Write out every line of the listing below without changing a single character.

━━━ Extracted information

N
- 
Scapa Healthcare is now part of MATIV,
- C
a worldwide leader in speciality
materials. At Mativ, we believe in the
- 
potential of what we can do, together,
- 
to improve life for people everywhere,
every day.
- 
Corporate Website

━━━━━━

*Exercise solution:*
N
- 
Scapa Healthcare is now part of MATIV,
- C
a worldwide leader in speciality
materials. At Mativ, we believe in the
- 
potential of what we can do, together,
- 
to improve life for people everywhere,
every day.
- 
Corporate Website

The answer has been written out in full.